But unlike the Jackie Robinson or the Jack Johnson story, the Arthur Wharton story is virtually unheard and definitely untold.

It should be known to everyone, not just to those on a day trip to St George’s Park National Football Centre at Burton where a statue of him was unveiled on Thursday.

I’m not trying to suggest that Hollywood should turn his life into a movie, but I do think that his story should be given more airtime.

Wharton was born in Ghana.

His father, Henry Wharton, was half-Grenadian and half-Scottish, while his mother, Annie Florence Grant Egyriba, was a member of the Fante Akan royalty.

Wharton moved to England in 1882 and started off as an athlete.

He was the first sprinter to run 100 yards in ten seconds in authentic championship conditions, and he was also the first black Amateur Athletic Association champion.

But it is football for which Wharton is best known.

He was a keeper and started off playing as an amateur for Darlington.

His next move was to Preston North End where he was part of the team that reached the FA Cup semi-finals in 1886-87.

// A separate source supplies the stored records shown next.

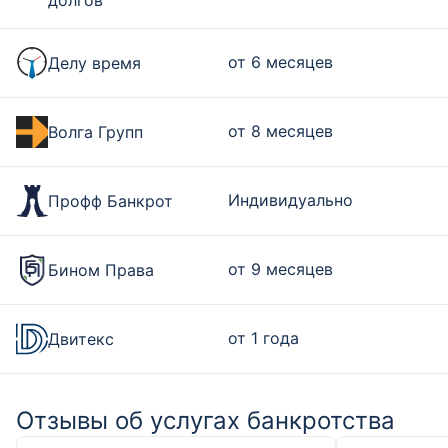
долгов
от 6 месяцев
Делу время
от 8 месяцев
Волга Групп
Индивидуально
Профф Банкрот
от 9 месяцев
Бином Права
от 1 года
Двитекс
Отзывы об услугах банкротства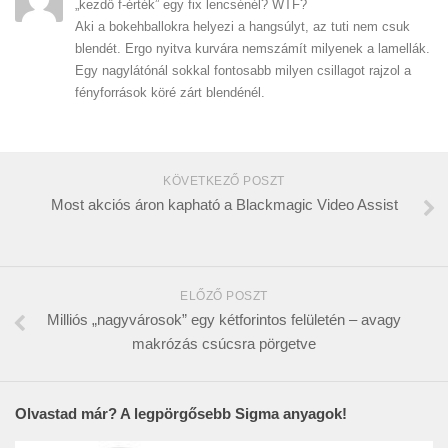
„kezdő f-érték” egy fix lencsénél? WTF?
Aki a bokehballokra helyezi a hangsúlyt, az tuti nem csuk
blendét. Ergo nyitva kurvára nemszámít milyenek a lamellák.
Egy nagylátónál sokkal fontosabb milyen csillagot rajzol a
fényforrások köré zárt blendénél.
KÖVETKEZŐ POSZT
Most akciós áron kapható a Blackmagic Video Assist
ELŐZŐ POSZT
Milliós „nagyvárosok” egy kétforintos felületén – avagy
makrózás csúcsra pörgetve
Olvastad már? A legpörgősebb Sigma anyagok!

In 1889, Wharton signed for Rotherham Town to become the world’s first black professional footballer.

He then moved to Sheffield United, even though he was understudy to legendary Blades keeper William ‘Fatty’ Foulke.

During the 1894-95 season, Wharton became the first black footballer to play in the top flight in a first division game between Sheffield United and Sunderland.

Just like Jackie Robinson and Jack Johnson, Wharton had to fight for acceptance in his own sport and suffered racial abuse.

When Wharton retired he was hit by hard times and in 1930 he tragically passed away and was buried in an unmarked grave in Darlington.

But for the efforts of a Darlington businessman and Rotherham grandmother, the Arthur Wharton story would have been buried along with him.

Businessmen Shaun Campbell and grandmother Sheila Leeson have put a lot of time and effort to ensure that Wharton is not forgotten, but remembered and celebrated by all.

It wasn’t until the England v Ghana international in 2011 that I was aware of the Arthur Wharton story.

He is such an important figure to sport, let alone football, that it should be part of sporting education for all kids.

With enough media outlets, I feel it will be a shame if the Arthur Wharton story only gets told to visitors at St George’s Park.

I never knew about Wharton until late in my career, which is a crying shame.